**WHAT YOU NEED TO DO**
Your answer must be the lines from the first record through the line that contains "(plot_on_all_layers_selection 0x0000000_00000000)", copied exactly and without any pictures.

PROVIDED DATA: Begin

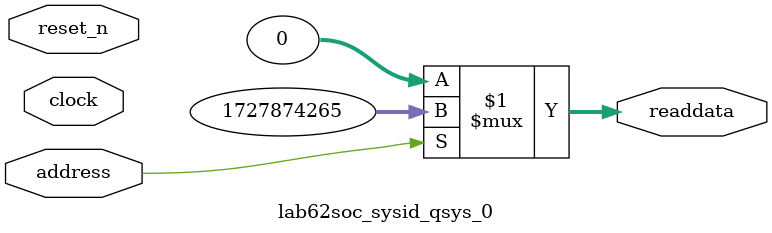
<source format=v>



// synthesis translate_off
`timescale 1ns / 1ps
// synthesis translate_on

// turn off superfluous verilog processor warnings 
// altera message_level Level1 
// altera message_off 10034 10035 10036 10037 10230 10240 10030 

module lab62soc_sysid_qsys_0 (
               // inputs:
                address,
                clock,
                reset_n,

               // outputs:
                readdata
             )
;

  output  [ 31: 0] readdata;
  input            address;
  input            clock;
  input            reset_n;

  wire    [ 31: 0] readdata;
  //control_slave, which is an e_avalon_slave
  assign readdata = address ? 1727874265 : 0;

endmodule



</source>
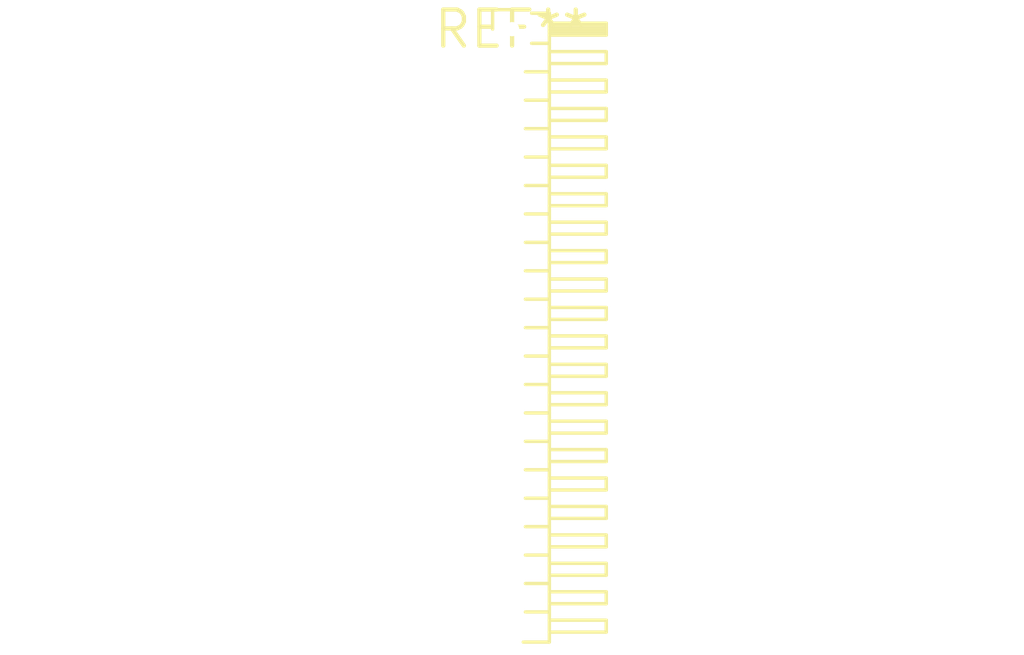
<source format=kicad_pcb>
(kicad_pcb (version 20240108) (generator pcbnew)

  (general
    (thickness 1.6)
  )

  (paper "A4")
  (layers
    (0 "F.Cu" signal)
    (31 "B.Cu" signal)
    (32 "B.Adhes" user "B.Adhesive")
    (33 "F.Adhes" user "F.Adhesive")
    (34 "B.Paste" user)
    (35 "F.Paste" user)
    (36 "B.SilkS" user "B.Silkscreen")
    (37 "F.SilkS" user "F.Silkscreen")
    (38 "B.Mask" user)
    (39 "F.Mask" user)
    (40 "Dwgs.User" user "User.Drawings")
    (41 "Cmts.User" user "User.Comments")
    (42 "Eco1.User" user "User.Eco1")
    (43 "Eco2.User" user "User.Eco2")
    (44 "Edge.Cuts" user)
    (45 "Margin" user)
    (46 "B.CrtYd" user "B.Courtyard")
    (47 "F.CrtYd" user "F.Courtyard")
    (48 "B.Fab" user)
    (49 "F.Fab" user)
    (50 "User.1" user)
    (51 "User.2" user)
    (52 "User.3" user)
    (53 "User.4" user)
    (54 "User.5" user)
    (55 "User.6" user)
    (56 "User.7" user)
    (57 "User.8" user)
    (58 "User.9" user)
  )

  (setup
    (pad_to_mask_clearance 0)
    (pcbplotparams
      (layerselection 0x00010fc_ffffffff)
      (plot_on_all_layers_selection 0x0000000_00000000)
      (disableapertmacros false)
      (usegerberextensions false)
      (usegerberattributes false)
      (usegerberadvancedattributes false)
      (creategerberjobfile false)
      (dashed_line_dash_ratio 12.000000)
      (dashed_line_gap_ratio 3.000000)
      (svgprecision 4)
      (plotframeref false)
      (viasonmask false)
      (mode 1)
      (useauxorigin false)
      (hpglpennumber 1)
      (hpglpenspeed 20)
      (hpglpendiameter 15.000000)
      (dxfpolygonmode false)
      (dxfimperialunits false)
      (dxfusepcbnewfont false)
      (psnegative false)
      (psa4output false)
      (plotreference false)
      (plotvalue false)
      (plotinvisibletext false)
      (sketchpadsonfab false)
      (subtractmaskfromsilk false)
      (outputformat 1)
      (mirror false)
      (drillshape 1)
      (scaleselection 1)
      (outputdirectory "")
    )
  )

  (net 0 "")

  (footprint "PinHeader_1x22_P1.00mm_Horizontal" (layer "F.Cu") (at 0 0))

)

</source>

PROVIDED DATA: End

**EXPECTED ANSWER**
<source format=v>



// synthesis translate_off
`timescale 1ns / 1ps
// synthesis translate_on

// turn off superfluous verilog processor warnings 
// altera message_level Level1 
// altera message_off 10034 10035 10036 10037 10230 10240 10030 

module lab62soc_sysid_qsys_0 (
               // inputs:
                address,
                clock,
                reset_n,

               // outputs:
                readdata
             )
;

  output  [ 31: 0] readdata;
  input            address;
  input            clock;
  input            reset_n;

  wire    [ 31: 0] readdata;
  //control_slave, which is an e_avalon_slave
  assign readdata = address ? 1727874265 : 0;

endmodule



</source>
<source format=kicad_pcb>
(kicad_pcb (version 20240108) (generator pcbnew)

  (general
    (thickness 1.6)
  )

  (paper "A4")
  (layers
    (0 "F.Cu" signal)
    (31 "B.Cu" signal)
    (32 "B.Adhes" user "B.Adhesive")
    (33 "F.Adhes" user "F.Adhesive")
    (34 "B.Paste" user)
    (35 "F.Paste" user)
    (36 "B.SilkS" user "B.Silkscreen")
    (37 "F.SilkS" user "F.Silkscreen")
    (38 "B.Mask" user)
    (39 "F.Mask" user)
    (40 "Dwgs.User" user "User.Drawings")
    (41 "Cmts.User" user "User.Comments")
    (42 "Eco1.User" user "User.Eco1")
    (43 "Eco2.User" user "User.Eco2")
    (44 "Edge.Cuts" user)
    (45 "Margin" user)
    (46 "B.CrtYd" user "B.Courtyard")
    (47 "F.CrtYd" user "F.Courtyard")
    (48 "B.Fab" user)
    (49 "F.Fab" user)
    (50 "User.1" user)
    (51 "User.2" user)
    (52 "User.3" user)
    (53 "User.4" user)
    (54 "User.5" user)
    (55 "User.6" user)
    (56 "User.7" user)
    (57 "User.8" user)
    (58 "User.9" user)
  )

  (setup
    (pad_to_mask_clearance 0)
    (pcbplotparams
      (layerselection 0x00010fc_ffffffff)
      (plot_on_all_layers_selection 0x0000000_00000000)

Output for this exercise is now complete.